Hockey fanatics explained
Hockey fans have been dormant through the summer months, patiently waiting for the first sign of action on the ice.
Every die-hard fan eagerly speculates which new or familiar player will be on their team. The rookies, the free-agent signings, the grinders and muckers and your franchise players. How are we looking this year? Always hopeful! Let’s see if we can best describe some typical fanatics out there.
First, we have the type who was born into a team. They were raised knowing who they will cheer for. The father usually ensures that their child will make the “right choice.” These fans are pretty good magicians as well, disappearing when their team gets knocked out of the postseason. The typical term for this species is “Habs fan”. They do have the right to brag that their team has won the most Stanley Cups. At 24 championships, it’s a number that will not likely be reached by another team in our lifetime – even if it may be decades before they win #25.
We have the “hopeless fans”. These fans cheer for a team that has never won a championship, at least not in their lifetime. They always “believe” that one day they will win. There are several teams like this, but typically we call these people “Leafs fans
We also have the “bandwagon fans,” those who easily give up on their chosen teams and claim they’ve been cheering for the Cup-winning team since birth. We can also call these “ex-Leaf or Sens fans”! Can’t blame them.

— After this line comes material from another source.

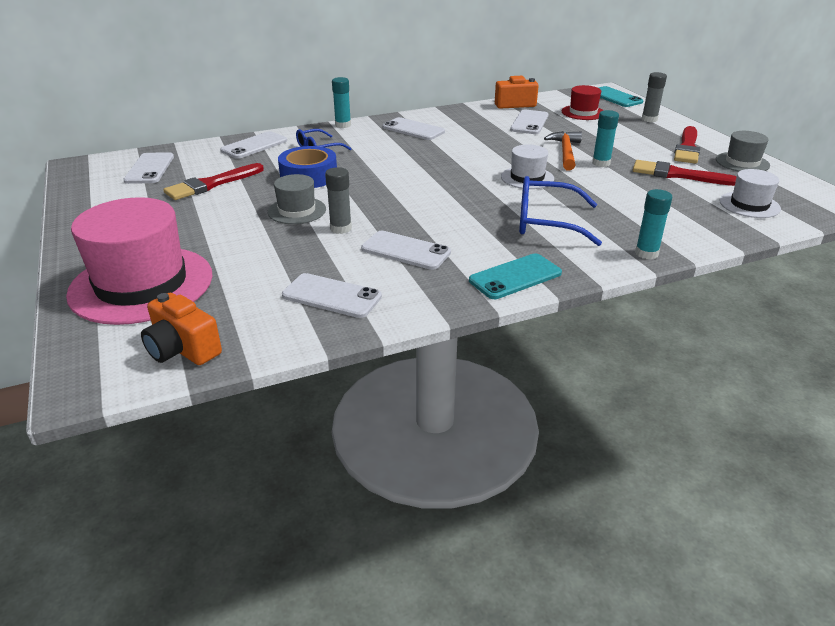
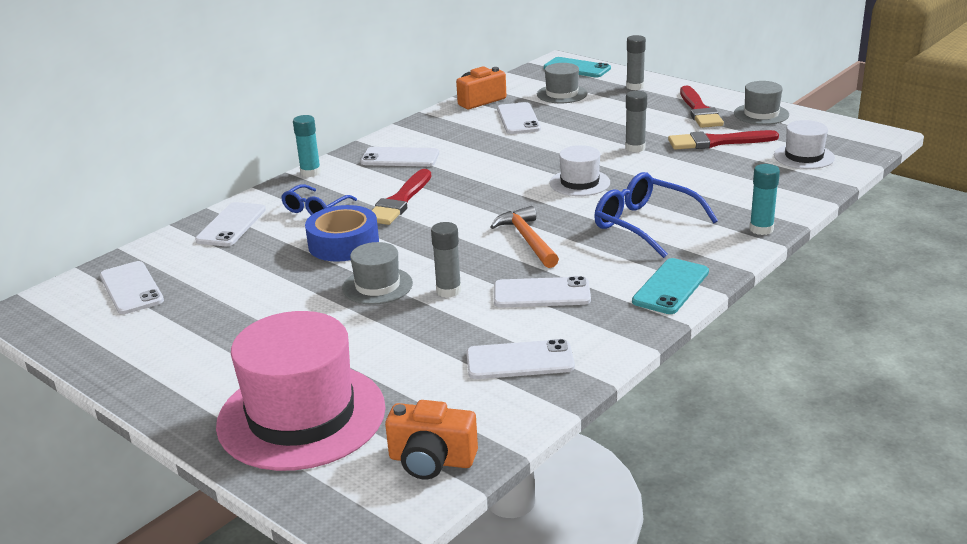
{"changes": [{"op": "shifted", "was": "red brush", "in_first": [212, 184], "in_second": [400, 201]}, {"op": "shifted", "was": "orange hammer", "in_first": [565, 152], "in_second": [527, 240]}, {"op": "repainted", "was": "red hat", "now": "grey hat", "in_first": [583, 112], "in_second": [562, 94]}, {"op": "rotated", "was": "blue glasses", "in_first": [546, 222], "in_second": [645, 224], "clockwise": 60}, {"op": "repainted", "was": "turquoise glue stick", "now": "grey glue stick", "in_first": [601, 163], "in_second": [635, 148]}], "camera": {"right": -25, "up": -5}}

Then we have the “angry fan,” who will fight – usually on social media, sometimes in person – to defend his or her team. This creature believes their team is the toughest in the league. This most often applies to Bruins fans (and yes, I am a Bruins fan and I have participated in anger-management therapy).
Of course, we have the “new fans”. They are mostly younger folk who cheer for the team of recently drafted, highly touted, highly ranked players. They know the statistics of almost every star player in major junior hockey.
But none of these fans will ever compare to the Blackhawks fan, the ultimate die-hard. One Hawks fan I know never failed to believe, year after year, that his team would win the Cup. “This is the year,” he would say every October.
Then, one season, his “hope” reached a boiling point. Dressed in his usual top-to-bottom Blackhawks attire, he was watching his team face elimination in the playoffs. By the end of the night, he was again disappointed. Frustrated, he ripped every piece of clothing off his body, grabbed everything in his house that resembled a Hawks logo, threw it all in the fireplace and burned it all!
His wife came downstairs to see what was going on and could not believe her husband was standing there in his “birthday suit” watching the flames. Only the true fan will understand the madness behind this.
Then, his Blackhawks bling depleted, and his hopes exhausted, this fan would watch his team win three Stanley Cup championships in the space of only six years – 2010, 2013 and 2015. It was the ultimate sacrifice, and perhaps the hockey gods were listening.
Fans make hockey what it is, a passion. Each fan cannot be duplicated; we are all unique. We are so passionate that best friends won’t talk during the playoffs. Birds will be flipped. Wives will tip-toe around the house during the game. Once the smoke settles and a winner emerges, we all come out of our caves and reacquaint ourselves with reality and catch up with friends and family.